This story first appeared in the August 24, 2010 issue of WWD. Subscribe Today.

In a country where the cocoa culture is dominated by brands such as Cadbury and Mars, Curley is hoping to add a bit of the exotic. He is perpetually experimenting with sweet and savory flavors for his chocolates and truffles.

“I can remember living in very small towns in France and Belgium, and they’d all have a bakery, a patisserie and a chocolate shop,” says Curley, 38, sipping a mug of hot chocolate spiked with chili pepper. “Here in the U.K., there’s no high street patisserie culture, and no fine chocolate market.”

Curley runs the business with his Japanese wife, Suzue Aoyama, a fellow pastry chef whom he met when they were working at The Savoy hotel under head chef Anton Edelmann. Many of their bestsellers are influenced by Aoyama’s native country, such as those made with Japanese black vinegar, green tea, or apricot and wasabi.

There are varieties influenced by culinary traditions across the globe. Some are spiked with rosemary and olive oil; others, with fresh mint, toasted sesame or a house blend of Earl Grey tea. Curley’s personal favorite is a Piedmont hazelnut-tinged confection, “an educated Snickers bar,” he says, with a crunchy, buttery-nut center.

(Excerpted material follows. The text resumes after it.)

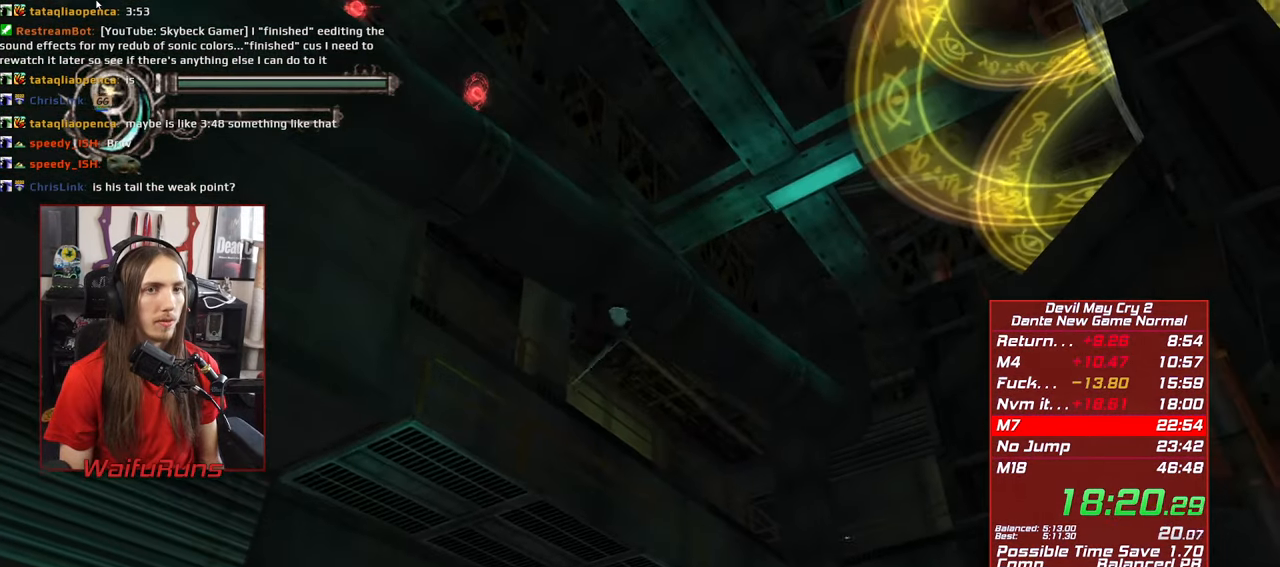
{"buttons": ["A"], "left_stick": "up-left", "right_stick": "center", "events": [[300, "left_stick", "up"], [384, "A", "up"], [417, "left_stick", "up-left"], [500, "A", "down"]]}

So far, Curley’s combinations have been a hit. He’s been voted best British chocolatier three times by The Academy of Chocolate, a London-based industry group. And Sir Evelyn de Rothschild, a dedicated chocolate consumer who is part-owner of Curley’s business, referred to the chef as a “chocolate genius” and “my own personal Willy Wonka” in an essay he wrote for ES Magazine.

Curley is aware he’s living in a time — and a place — when chocolate is a sin. “People want skinny lattes and nondairy ice cream, but take a close look at processed food and see what’s in it,” he says, unapologetically. “Everything we make is proper, fresh and natural.”

And he hasn’t given up on the seaweed and basil yet.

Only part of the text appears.